I’d be lying if I said this year has been easy; that I’ve loved every minute of it. Becoming a family of four, especially a working mom to two kids, has been much harder than I anticipated. I’ll tell you more about it someday when you become a mother and call me frazzled, stressed and over tired. I’ll remember this past year and reassure you that you will be fine. By then, I’ll have hopefully done my job and prepared you to be an awesome mom, just like my mom taught me. Being a mom is my most favorite thing in the world. I mean that so much. You and your brother make me a better person and for that I am grateful.

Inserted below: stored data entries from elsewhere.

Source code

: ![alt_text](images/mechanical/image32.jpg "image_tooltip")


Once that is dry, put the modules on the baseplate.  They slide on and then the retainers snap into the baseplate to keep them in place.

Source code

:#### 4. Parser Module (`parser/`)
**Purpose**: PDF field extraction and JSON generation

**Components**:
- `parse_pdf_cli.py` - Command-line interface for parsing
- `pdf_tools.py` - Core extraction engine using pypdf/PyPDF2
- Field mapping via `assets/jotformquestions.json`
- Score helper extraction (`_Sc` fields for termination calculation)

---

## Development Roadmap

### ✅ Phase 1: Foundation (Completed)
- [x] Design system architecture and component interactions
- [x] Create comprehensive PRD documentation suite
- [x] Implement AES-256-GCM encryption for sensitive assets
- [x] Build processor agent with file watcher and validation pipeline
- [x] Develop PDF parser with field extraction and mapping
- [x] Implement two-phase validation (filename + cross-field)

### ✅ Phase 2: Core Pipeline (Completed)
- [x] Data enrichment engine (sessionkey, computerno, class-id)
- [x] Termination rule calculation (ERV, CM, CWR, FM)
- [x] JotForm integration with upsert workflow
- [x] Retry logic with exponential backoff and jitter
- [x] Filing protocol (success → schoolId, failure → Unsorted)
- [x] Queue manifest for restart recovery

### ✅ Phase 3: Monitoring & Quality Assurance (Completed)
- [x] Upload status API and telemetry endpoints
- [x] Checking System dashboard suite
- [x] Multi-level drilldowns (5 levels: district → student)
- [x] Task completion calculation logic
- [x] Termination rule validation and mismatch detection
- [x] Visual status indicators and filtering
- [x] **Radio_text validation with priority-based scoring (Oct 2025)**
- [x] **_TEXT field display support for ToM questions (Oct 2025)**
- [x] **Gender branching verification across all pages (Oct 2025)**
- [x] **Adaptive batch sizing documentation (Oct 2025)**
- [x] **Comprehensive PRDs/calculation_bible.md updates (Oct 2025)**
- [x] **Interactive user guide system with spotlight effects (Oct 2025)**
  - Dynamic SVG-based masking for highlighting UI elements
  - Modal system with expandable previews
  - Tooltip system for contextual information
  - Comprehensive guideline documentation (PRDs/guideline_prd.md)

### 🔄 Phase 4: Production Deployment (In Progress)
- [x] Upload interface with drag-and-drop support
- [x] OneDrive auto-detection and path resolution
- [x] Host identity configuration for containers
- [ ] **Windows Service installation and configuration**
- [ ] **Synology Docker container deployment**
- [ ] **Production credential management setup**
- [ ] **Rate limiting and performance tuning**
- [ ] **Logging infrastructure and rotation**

Ok, sweet girl, enough with the heavy, mushy stuff. Let’s talk about what kind of baby you are. You are loud, opinionated and funny.
You can do tricks! You started walking about 3 weeks ago. It amazes me how you can move those chubby little legs of yours. Riley announces it to the world every time he sees you do it. “Charlotte’s walking!” he yells proudly. He loves you so much.

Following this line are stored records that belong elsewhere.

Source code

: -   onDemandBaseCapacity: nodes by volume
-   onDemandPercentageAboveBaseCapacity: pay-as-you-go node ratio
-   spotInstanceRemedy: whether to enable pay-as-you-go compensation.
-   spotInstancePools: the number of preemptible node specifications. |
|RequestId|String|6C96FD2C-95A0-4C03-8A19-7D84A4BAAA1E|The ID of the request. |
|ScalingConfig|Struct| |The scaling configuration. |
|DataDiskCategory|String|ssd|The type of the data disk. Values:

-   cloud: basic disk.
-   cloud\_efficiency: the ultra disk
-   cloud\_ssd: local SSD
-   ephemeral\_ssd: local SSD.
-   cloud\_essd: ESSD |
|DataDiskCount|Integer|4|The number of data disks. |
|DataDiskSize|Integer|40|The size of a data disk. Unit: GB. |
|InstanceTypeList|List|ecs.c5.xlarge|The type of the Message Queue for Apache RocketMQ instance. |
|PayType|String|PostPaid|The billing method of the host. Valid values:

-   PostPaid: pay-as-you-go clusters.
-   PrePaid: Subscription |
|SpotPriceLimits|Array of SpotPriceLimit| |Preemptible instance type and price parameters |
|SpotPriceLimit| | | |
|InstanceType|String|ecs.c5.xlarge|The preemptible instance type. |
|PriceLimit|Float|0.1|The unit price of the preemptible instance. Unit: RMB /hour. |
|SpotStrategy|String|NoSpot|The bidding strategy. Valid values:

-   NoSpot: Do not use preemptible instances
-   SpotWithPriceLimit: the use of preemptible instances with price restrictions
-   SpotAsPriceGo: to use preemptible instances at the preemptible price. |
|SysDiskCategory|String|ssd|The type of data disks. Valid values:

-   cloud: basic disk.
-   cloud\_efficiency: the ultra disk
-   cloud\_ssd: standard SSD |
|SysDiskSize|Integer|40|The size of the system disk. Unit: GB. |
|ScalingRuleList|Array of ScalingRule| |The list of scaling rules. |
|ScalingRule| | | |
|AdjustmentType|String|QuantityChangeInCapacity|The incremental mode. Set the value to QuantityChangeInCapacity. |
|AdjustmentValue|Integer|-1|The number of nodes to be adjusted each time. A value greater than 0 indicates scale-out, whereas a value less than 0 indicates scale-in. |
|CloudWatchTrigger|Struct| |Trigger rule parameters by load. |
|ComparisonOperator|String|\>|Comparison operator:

You blow kisses, wave bye bye and say “bye!”, your favorite word is still “Mama” with “Lola” being a close second. You like to dance whenever you hear music. Pointing is your favorite past time. You point at anything and everything and recently started pointing to pictures of me and Daddy to let everyone know that you’re thinking of us. When we tell you no, you cry big crocodile tears. Because you are going to be a drama queen, maybe? Yeesh.

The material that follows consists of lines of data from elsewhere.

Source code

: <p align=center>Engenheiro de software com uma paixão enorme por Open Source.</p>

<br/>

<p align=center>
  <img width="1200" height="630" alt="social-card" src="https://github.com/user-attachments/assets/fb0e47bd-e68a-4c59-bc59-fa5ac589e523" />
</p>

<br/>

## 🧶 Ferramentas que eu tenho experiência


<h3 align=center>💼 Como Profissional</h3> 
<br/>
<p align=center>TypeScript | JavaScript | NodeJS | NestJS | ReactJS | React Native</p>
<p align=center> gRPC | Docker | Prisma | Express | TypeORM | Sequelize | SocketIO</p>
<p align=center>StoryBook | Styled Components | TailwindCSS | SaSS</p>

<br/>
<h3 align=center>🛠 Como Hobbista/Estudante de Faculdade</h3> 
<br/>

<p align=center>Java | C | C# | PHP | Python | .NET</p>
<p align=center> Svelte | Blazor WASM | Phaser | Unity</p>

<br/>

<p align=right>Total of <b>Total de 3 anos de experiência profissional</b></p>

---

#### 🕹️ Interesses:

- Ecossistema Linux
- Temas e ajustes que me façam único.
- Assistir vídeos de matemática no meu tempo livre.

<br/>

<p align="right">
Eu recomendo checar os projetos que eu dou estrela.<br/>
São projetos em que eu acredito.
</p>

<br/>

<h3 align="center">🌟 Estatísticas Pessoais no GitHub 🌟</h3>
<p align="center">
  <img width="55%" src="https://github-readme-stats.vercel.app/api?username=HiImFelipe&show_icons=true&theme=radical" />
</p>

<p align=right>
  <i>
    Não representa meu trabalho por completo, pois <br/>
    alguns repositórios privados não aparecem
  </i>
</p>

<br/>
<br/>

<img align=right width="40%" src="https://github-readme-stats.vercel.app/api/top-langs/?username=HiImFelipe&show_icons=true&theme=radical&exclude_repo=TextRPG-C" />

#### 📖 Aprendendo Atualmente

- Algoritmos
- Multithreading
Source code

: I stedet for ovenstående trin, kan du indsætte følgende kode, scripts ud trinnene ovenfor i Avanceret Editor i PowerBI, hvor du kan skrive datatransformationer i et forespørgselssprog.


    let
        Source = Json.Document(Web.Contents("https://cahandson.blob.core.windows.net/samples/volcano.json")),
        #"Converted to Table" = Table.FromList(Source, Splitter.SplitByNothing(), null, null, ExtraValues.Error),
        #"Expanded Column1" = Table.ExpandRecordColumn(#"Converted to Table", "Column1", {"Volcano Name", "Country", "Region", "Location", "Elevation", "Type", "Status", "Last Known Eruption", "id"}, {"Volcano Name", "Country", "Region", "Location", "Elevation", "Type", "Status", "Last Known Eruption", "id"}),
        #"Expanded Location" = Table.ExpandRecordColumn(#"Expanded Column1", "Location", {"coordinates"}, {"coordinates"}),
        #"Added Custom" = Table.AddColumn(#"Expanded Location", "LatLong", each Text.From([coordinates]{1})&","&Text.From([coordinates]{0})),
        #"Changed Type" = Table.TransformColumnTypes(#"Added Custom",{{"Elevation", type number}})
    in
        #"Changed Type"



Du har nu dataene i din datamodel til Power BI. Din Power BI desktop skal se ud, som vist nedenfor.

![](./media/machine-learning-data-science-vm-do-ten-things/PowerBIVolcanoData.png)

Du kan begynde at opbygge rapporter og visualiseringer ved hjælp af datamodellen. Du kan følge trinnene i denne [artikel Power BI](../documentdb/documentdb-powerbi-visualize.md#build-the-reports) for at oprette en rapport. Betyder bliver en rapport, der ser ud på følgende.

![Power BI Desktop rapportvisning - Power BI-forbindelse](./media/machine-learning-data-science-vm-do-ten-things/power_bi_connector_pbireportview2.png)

Sleeping is definitely not your favorite thing. At least at night it’s not. You like to nurse during the night. Which I can’t believe we’re still doing. Breastfeeding was also pretty brutal this past year. I will spare you the gory details (at least until you’re a mom yourself) but I’m proud of both of us for making it through the first year together.
I love you little girl. I’m so glad you’re mine forever.